Supplemental Material
sj-docx-1-dhj-10.1177_20552076251393393 - Supplemental material for Impact of social media addiction on anxiety symptoms as modified by social support and its subscales
Supplemental material, sj-docx-1-dhj-10.1177_20552076251393393 for Impact of social media addiction on anxiety symptoms as modified by social support and its subscales by Chuan-Rong Yeh, Han T. Vo, Cheng-Yu Lin, Chih-Feng Lai, Tru C. Tran Le, Shwu-Huey Yang, Jane C.-J. Chao, Pei-Shan Tsai and Tuyen Van Duong in DIGITAL HEALTH
Supplemental Material
sj-docx-2-dhj-10.1177_20552076251393393 - Supplemental material for Impact of social media addiction on anxiety symptoms as modified by social support and its subscales
Supplemental material, sj-docx-2-dhj-10.1177_20552076251393393 for Impact of social media addiction on anxiety symptoms as modified by social support and its subscales by Chuan-Rong Yeh, Han T. Vo, Cheng-Yu Lin, Chih-Feng Lai, Tru C. Tran Le, Shwu-Huey Yang, Jane C.-J. Chao, Pei-Shan Tsai and Tuyen Van Duong in DIGITAL HEALTH
Footnotes
Acknowledgments
We also appreciate students and the general public who were willing to participate in this survey.
ORCID iDs
Ethical approval
All participants provided electronic informed consent before beginning the survey.

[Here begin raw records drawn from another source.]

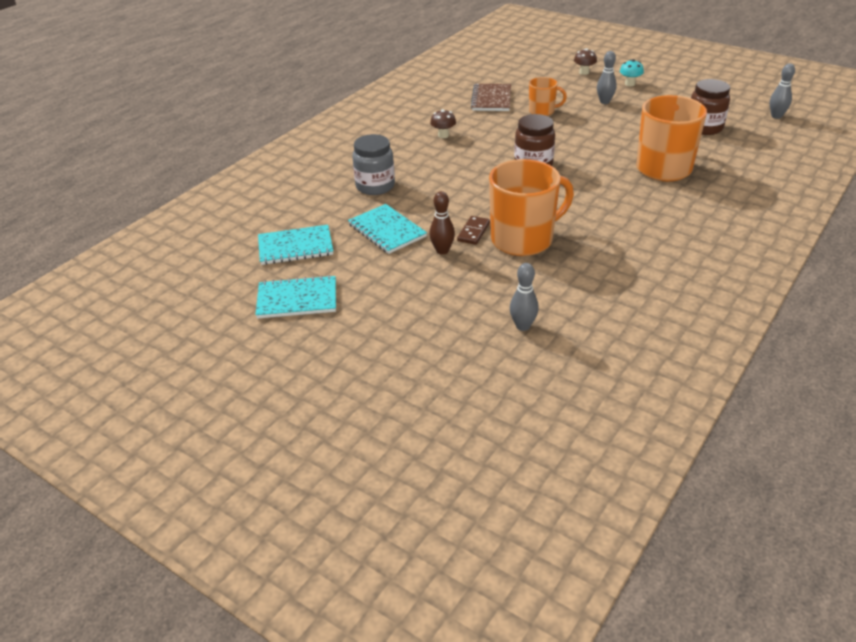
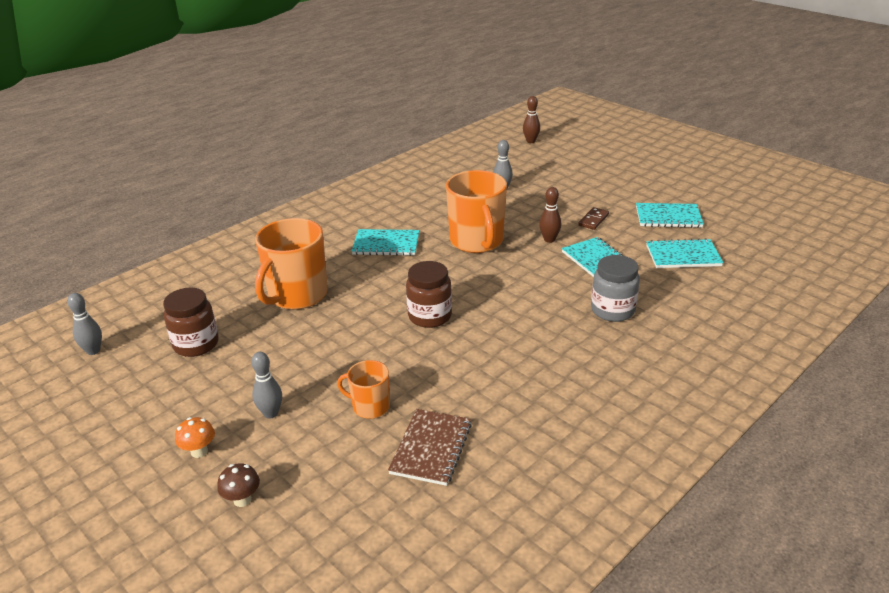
camera: 170 degrees left, 5 degrees down
brown mushroom [430,109,456,138] -> none
brown domino [457,216,490,245] -> brown domino moved to [578,207,609,230]
orange mug [489,159,574,256] -> orange mug turned 90 degrees counterclockwise [446,170,507,253]
turquoise mushroom [620,59,644,86] -> orange mushroom [175,417,215,458]
none -> turquoise notebook [352,229,420,256]
none -> brown bowling pin [523,96,540,143]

The study was reviewed and approved by the Taipei Medical University-Joint Institutional Review Board (TMU-JIRB No: N202201099). The study was conducted in accordance with the Declaration of Helsinki (1980).
Authors’ contributions
CRY, HTV, CYL, CFL, TCTL, SHY, JCJC, PST, and TVD conceptualized and developed the study; CRY, CYL, CFL, SHY, JCJC, PST, and TVD conducted the investigation and managed data; HTV and TVD performed formal analysis and drafted the manuscript; CRY, HTV, CYL, CFL, TCTL, SHY, JCJC, PST, and TVD revised manuscript and agreed final version to be submitted.
Funding
The authors disclosed receipt of the following financial support for the research, authorship, and/or publication of this article: This study was supported by Taipei Medical University (TMU113-F-005), National Science and Technology Council (grant number: NSTC113-NU-E-128-001-NU; and MOST 111-2410-H-038-008-MY2).
Declaration of conflicting interests
The authors declared no potential conflicts of interest with respect to the research, authorship, and/or publication of this article.
Data availability
The data supporting this study's findings are available from the corresponding author upon reasonable request.
Supplemental material
Supplemental material for this article is available online.